OKAY NOW — You can take your fingers out of your ears. Geektime is over.

For my PET scan, I was hooked up to an I.V. and my head was restrained as I laid on flat on a gurney, just inside the cylindrical PET machine. I was asked to remain completely motionless for 60 minutes, which thankfully was broken up into four fifteen-minute intervals. In between, I could stretch my legs or scratch my nose if I needed to — and I usually did. Fifteen minutes can seem like an eternity when you’ve got an itch to scratch. There was a lot of “mind over matter” going on pretty much all during that time. I am, essentially a fidgety sort, and always have been, so this was pretty tough for me. But I did a good job, so they told me, and didn’t move a muscle when I wasn’t supposed to — consciously at least. I do remember drifting in and out of consciousness with mini-dreams and images flashing across my mind. I think I heard myself starting to snore a couple times, but quickly snapped myself back into consciousness. I thought and prayed for my family and friends, including those in Blogland. I tried to fill my mind with positive thoughts and send out good vibes to all.

When it was over, the PET tech thanked me for doing such a good job and offered me a lollypop — just kidding — but she did thank me.

From there I was quickly ushered to another part of the building where the MRI machines live. But before going in they handed me a CD binder and offered me the chance to choose some tunes to listen to while the MRI was being done. It would take 90 minutes as opposed to 60 for the PET. There was a wide selection of music to choose from, and on a lark, I chose Mozart, for no reason other than that I have always liked Classical, but just don’t think to listen to it often enough.

This time of course, I had to go tubular. For the PET scan I had been situated only at the mouth of the machine, however the MRI would require me to go all the way into the belly of the beast.

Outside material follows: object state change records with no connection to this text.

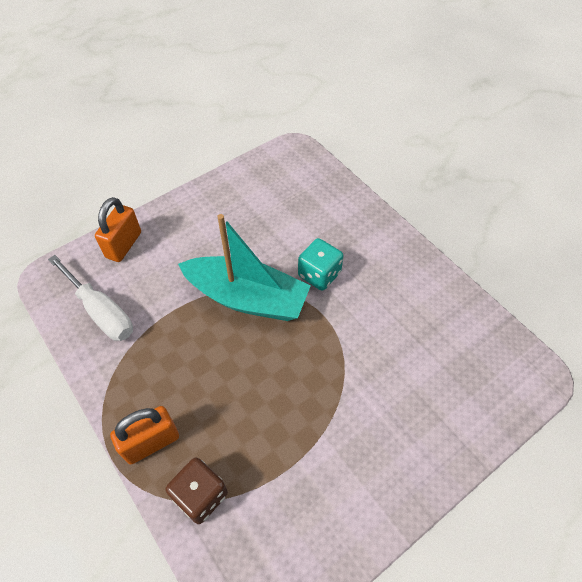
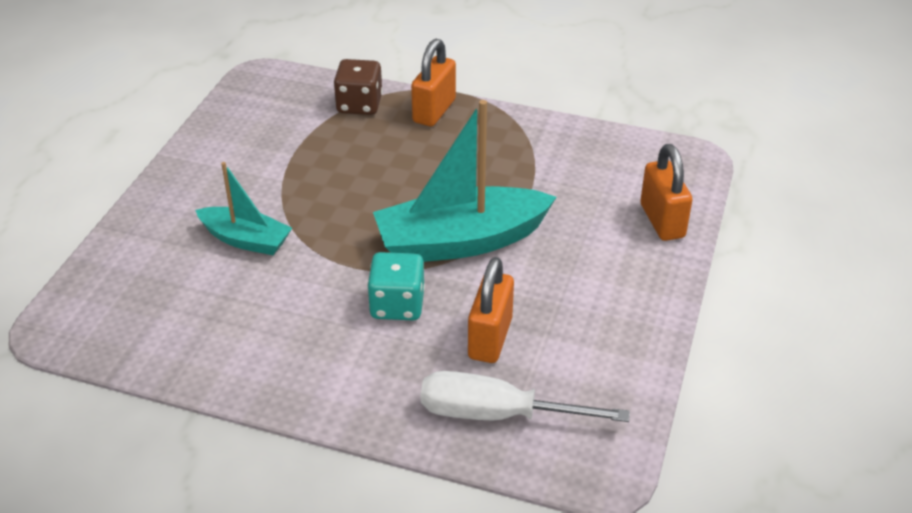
camera: 145 degrees right, 15 degrees down
(100, 311) = (599, 161): white screwdriver -> white screwdriver (497, 414)
(287, 228) = (490, 338): none -> orange padlock
(382, 382) = (246, 240): none -> turquoise boat

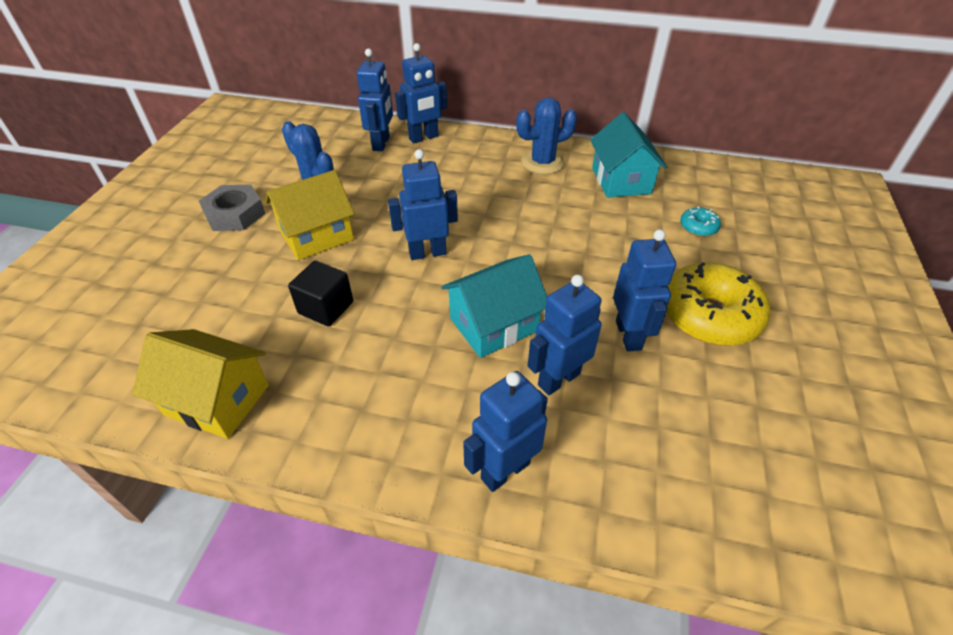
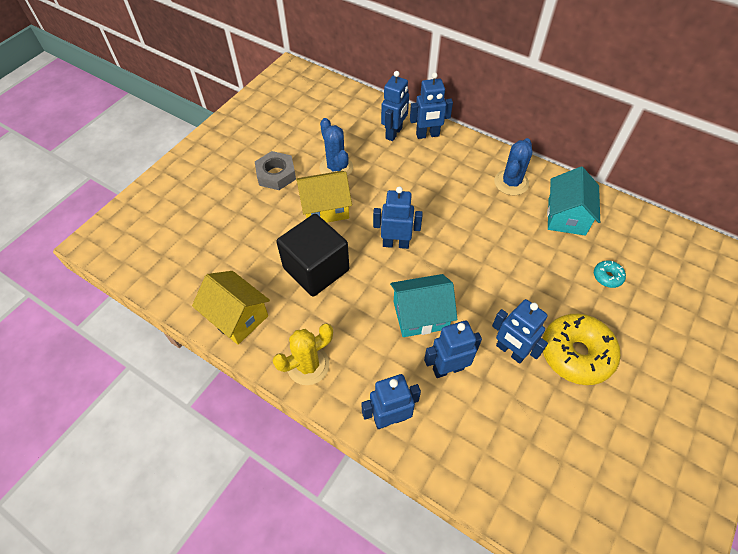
camera: 20 degrees right, 10 degrees up
(326, 307) = (316, 269): black cube -> black cube, size x1.77
(352, 435) = (308, 365): none -> yellow cactus
(542, 163) = (511, 182): blue cactus -> blue cactus turned 60 degrees counterclockwise
(629, 335) = (510, 351): blue robot -> blue robot turned 120 degrees clockwise

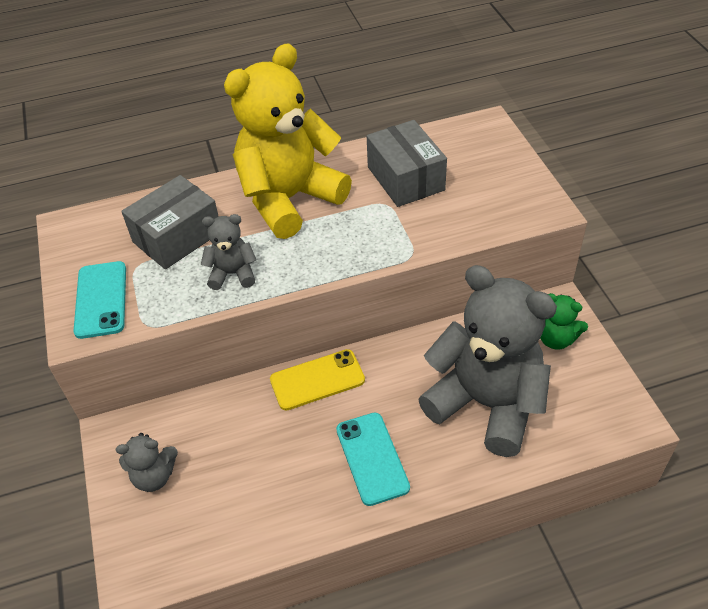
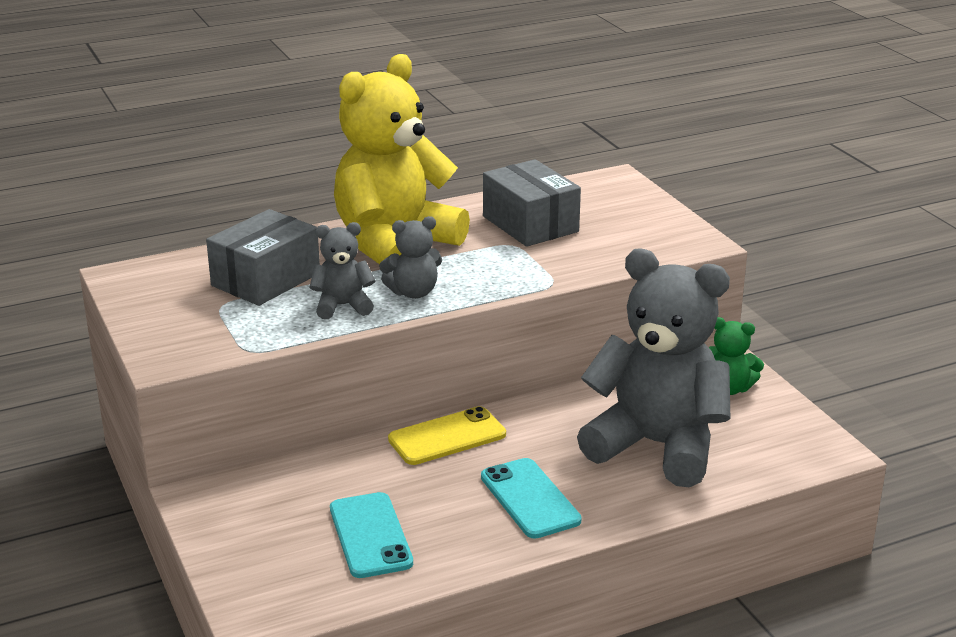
camera: 10 degrees left, 20 degrees down
(101, 299) = (186, 333): turquoise phone -> turquoise phone (370, 535)
(154, 476) = (261, 530): grey teddy bear -> grey teddy bear (413, 292)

Again, it wasn’t as bad as I had feared, especially given the fact that I was mic’d up and could easily communicate with the tech behind the glass if I were to have any problems.

While the music was nice, the process made it nearly impossible to enjoy. Sixty percent or more of the time the loud RAT-A-TAT-TAT sound that the MRI machine makes was more than enough to break whatever diversion the low-fi music playing in the headphones provided. For this reason there was no dozing off in the tube. However it was relatively comfortable and the varied segments of scan activity (broken into one, three, six and nine-minute stanzas) made the hour and a half practically scream by.

After my MRI session was completed, I waited in a small break room for Francesca to come by and escort me to the next station. I took the five minutes or so to scrawl some notes about my recent experience, which ended up proving invaluable to this story. Soon Francesca’s smiling voice was asking, “Ya getting hungry yet?”

It was lunchtime all right, but I wasn’t exactly famished. My stomach was still a little jumpy, but yeah, I could eat. I gathered my things and we headed back outside into the cold, bright Indy sunshine back to the main building to pick up Alex and break for lunch.